# jones county club



## davidf (May 3, 2016)

i have 3 openings on a 227 acre lease 7 total members. we have deer, turkey and ducks. it is a mixture of pines, hardwoods and has a beaver pond. it also has  approximately 1/2 mile of power lines running across property.  this property does not get much hunting pressure most members have other property they hunt. it is located in the southern part of county off hwy 49. no locked in spots we have a plat at the camp you mark in and out on each hunt.  message me if you have any questions. dues are 450.00

thanks

davidf


----------



## Dlbearden (May 3, 2016)

*Jones county club*

I am interested in your club in jones county, and the rules about family hunting. Could you please sent me contact info would love to see it soon.
Thanks, David


----------



## onemilmhz (May 4, 2016)

PM sent


----------



## gizmodawg (May 4, 2016)

I am very interested. Sending PM this a.m.


----------



## youthpigs (May 4, 2016)

*Jone county club*

I am interested if you still have openings.  Could you please send rules?


----------



## rpritts (May 12, 2016)

Interested  What is road name off 49? Any name on gate?

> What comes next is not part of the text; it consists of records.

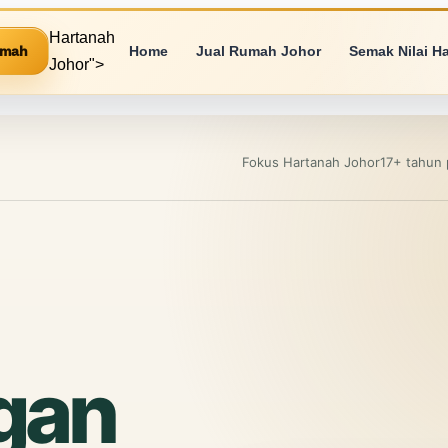
Hartanah
umah
Home
Jual Rumah Johor
Semak Nilai H
Johor">
Fokus
Hartanah Johor
17+ tahun
gan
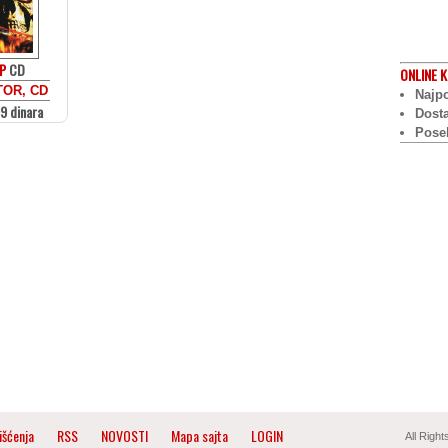
P
CD
ONLINE
K
OR, CD
Najpo
9 dinara
Dost
Pose
išćenja
RSS
NOVOSTI
Mapa sajta
LOGIN
All Righ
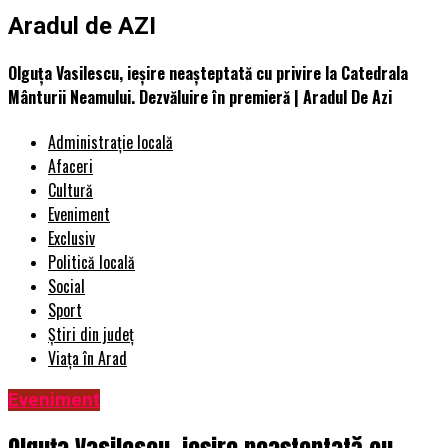
Aradul de AZI
Olguța Vasilescu, ieșire neașteptată cu privire la Catedrala
Mânturii Neamului. Dezvăluire în premieră | Aradul De Azi
Administrație locală
Afaceri
Cultură
Eveniment
Exclusiv
Politică locală
Social
Sport
Știri din județ
Viața în Arad
Eveniment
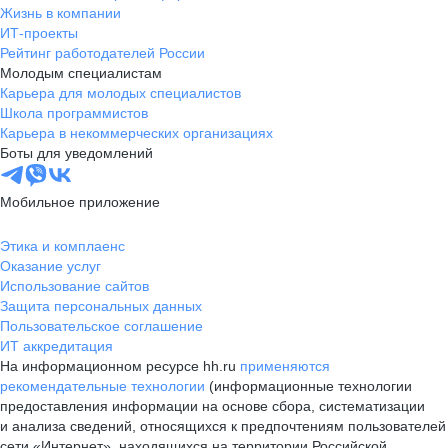
Жизнь в компании
ИТ-проекты
Рейтинг работодателей России
Молодым специалистам
Карьера для молодых специалистов
Школа программистов
Карьера в некоммерческих организациях
Боты для уведомлений
Мобильное приложение
Этика и комплаенс
Оказание услуг
Использование сайтов
Защита персональных данных
Пользовательское соглашение
ИТ аккредитация
На информационном ресурсе hh.ru
применяются
рекомендательные технологии
(информационные технологии
предоставления информации на основе сбора, систематизации
и анализа сведений, относящихся к предпочтениям пользователей
сети «Интернет», находящихся на территории Российской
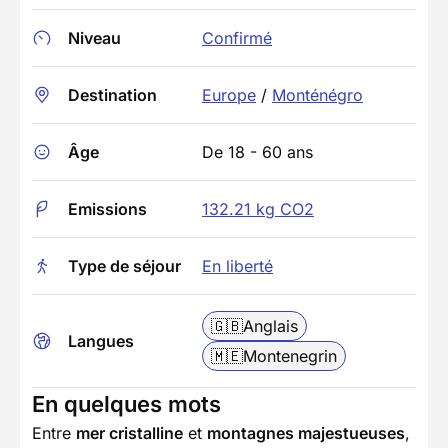
Niveau
Confirmé
Destination
Europe
/
Monténégro
Âge
De 18 - 60 ans
Emissions
132.21 kg CO2
Type de séjour
En liberté
🇬🇧
Anglais
Langues
🇲🇪
Montenegrin
En quelques mots
Entre
mer cristalline
et
montagnes majestueuses
,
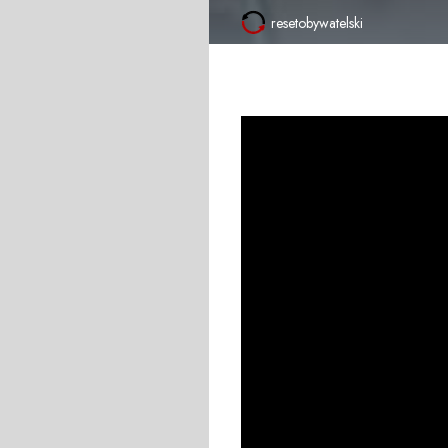
resetobywatelski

Would like drive by look. Contact (deer44@me.com)


----------



## Braumeister (May 23, 2016)

Very interested if any available. Pm sent


----------



## youthpigs (May 25, 2016)

I am interested in looking at your club.  Please let me know your rules.  hunter1224@yahoo.com


----------



## hambone76 (May 29, 2016)

*Lease info*

Would like to read a copy of rules. Any additional details would be appreciated.  How big and deep is the beaver pond?


----------



## gizmodawg (May 31, 2016)

PM sent


----------